– Но-о, выпятил язык на два метра! – походя замечала бабушка. – Хоть бы шмель сял на него да шарахнул покрепче, чтоб месяц гулеванить не мог!
Месяц Дядькиной трезвости в его последние годы казался заоблачным, неземным сроком.
Иногда Дядька останавливался по дороге куда-нибудь, а чаше в никуда. С подлинным участием человека, которому прожить бы день, следил через новый штакетник, как я вожусь во дворе и, уперев колено в железные рога бензопилы, раз за разом без успеха дёргаю стартёр. Он ревниво критиковал свежую плотницкую работу:
– Какой дурак так прожилины кладёт?! Надо ж было утопить в столбик!
Или стращал:
– Я-то знаю, как дедовскую – ну, моёго отца! – «Дружбу» завести, да не скажу…
Лайчата, объявившиеся на белом свете в Дядькино отсутствие и уже отожравшиеся на молоке и рыбе в двух беспримерно пухлых обалдуев, с утра до вечера спарринговали со шваброй, прислонённой к крыльцу. Или гнались за осенними листиками, первыми в их щенячьей жизни. Но вдруг бросали свои обычные занятия и, бдительно завернув хвосты, спешили с групповой разборкой на чей-то неизвестный громкий голос. Едва нанюхав того, кто басил, со всей пролетарской прямотой гавкали на него и немедленно сходили с ума, если чужак обеими руками начинал раскачивать хлипкий штакетник. Тогда щенки с пузырившейся во рту слюной наскакивали на забор, норовя откусить нос бродяге, а он энергично одёргивал голову и, подставляя опять, нарочно дразнил. И когда щенки застревали лапами между штакетин и пронзительно взвизгивали, прозревая свою близкую смерть, человек снисходил до их крохотного горя и расщемлял. Они, свиньи неблагодарные, кидались повторно, пользуясь тем, что человек замешкался, и пытались непременно что-нибудь да оторвать. Но, на свою беду, опять попадались! Так повторялось до тех пор, пока лицо человека не принимало серьёзный вид, а блеск в его глазах не потухал:
– Кобеля-то у меня кто-то порешил! Не знаю, я на Уткина-старика грешу…

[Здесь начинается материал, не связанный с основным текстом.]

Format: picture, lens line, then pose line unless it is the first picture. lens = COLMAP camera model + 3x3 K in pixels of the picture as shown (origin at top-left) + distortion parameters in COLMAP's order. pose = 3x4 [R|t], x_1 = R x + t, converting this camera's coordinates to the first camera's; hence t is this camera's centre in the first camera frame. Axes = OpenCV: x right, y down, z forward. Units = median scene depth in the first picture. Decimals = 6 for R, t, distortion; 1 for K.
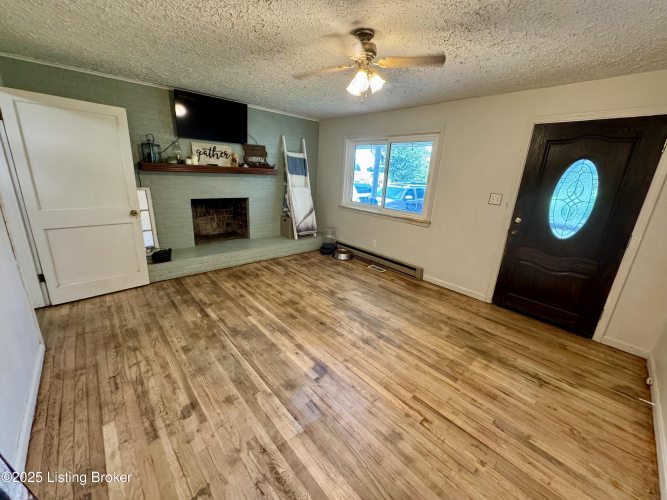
lens RADIAL K [[265.3, 0, 331.9], [0, 265.3, 248.6], [0, 0, 1]] dist [-0.001488, 0.000227]
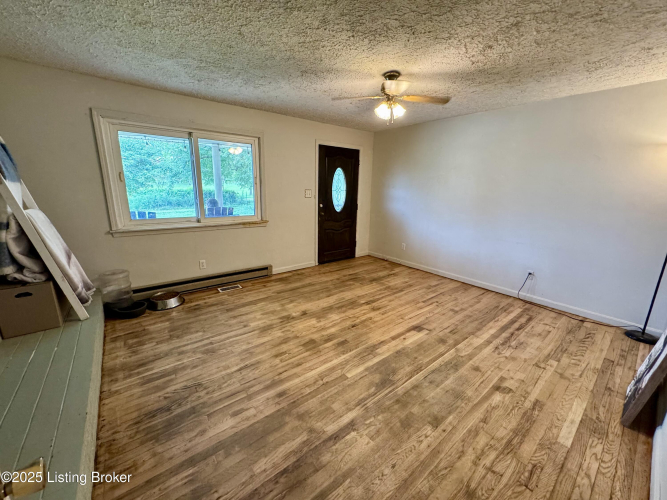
lens RADIAL K [[265.3, 0, 331.9], [0, 265.3, 248.6], [0, 0, 1]] dist [-0.001488, 0.000227]
pose [[0.065621, -0.279938, 0.957773, -0.715147], [0.261705, 0.931070, 0.254202, -0.211646], [-0.962914, 0.233973, 0.134358, 0.666426]]
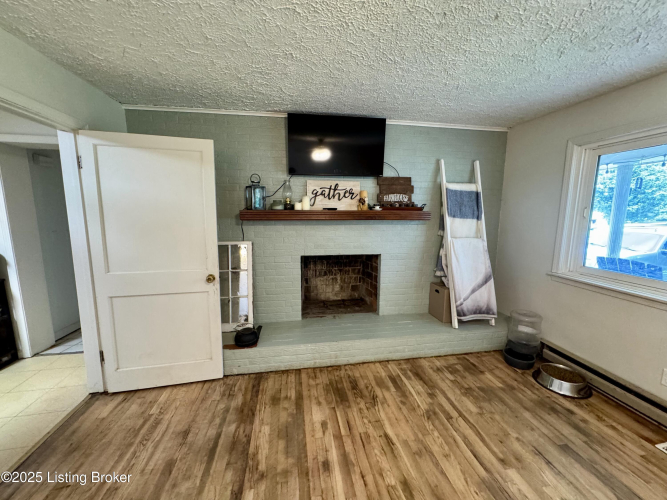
lens RADIAL K [[265.3, 0, 331.9], [0, 265.3, 248.6], [0, 0, 1]] dist [-0.001488, 0.000227]
pose [[0.840302, 0.025439, -0.541522, -0.072082], [-0.112567, 0.985315, -0.128389, -0.135784], [0.530304, 0.168843, 0.830825, 0.482801]]
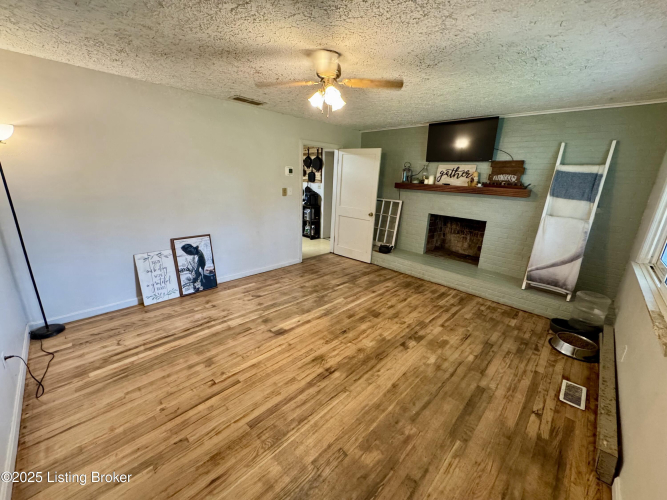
lens RADIAL K [[265.3, 0, 331.9], [0, 265.3, 248.6], [0, 0, 1]] dist [-0.001488, 0.000227]
pose [[0.055604, 0.218992, -0.974141, 0.672393], [-0.312737, 0.930376, 0.191302, -0.148861], [0.948211, 0.294012, 0.120219, 0.562998]]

И сыпался вповалку с рябиновыми и берёзовыми листьями первый снег, когда в другой раз Дядька сидел у палисадника на фоне этого падающего багряно-жёлтого и однообразно-белого. На оголённой чёрной земле эти перемежающиеся в воздухе тона тем структурней и предметней обретали свои личные очертания, что под ненастными облаками, между небом и землёй, в стеклянном коридоре осени человек вместе с затихающей природой тоже напоследок становился выпуклым и рельефным, как оголённый куст, вписанный в общий пейзаж умирания.
Нынче шумные комки с потешным соперничеством отталкивали друг друга, от полноты душевной ла́чили вчерашнего врага в губы, в уши, в затылок, а их щекотные языки пахли парным молоком и нажёванным мякишем. И человек сгребал щенячье тепло и лесную свежесть, их детское бескорыстье и, абсолютно трезвый, плакал от этой нежности к себе, всеми презираемому и гонимому. Или грубо хапал щенка за морду, так что тот вскрикивал и, пружиня взъершённой шеей, стремился поскорее вынуть голову и скрёб тротуар лапами, медленно пятясь от оказавшегося жестоким человека. А тот невозмутимо водил пальцем по собачьему черепу, по тунгусскому обычаю выщупывая между ушей острую костку – признак редкого охотничьего дара.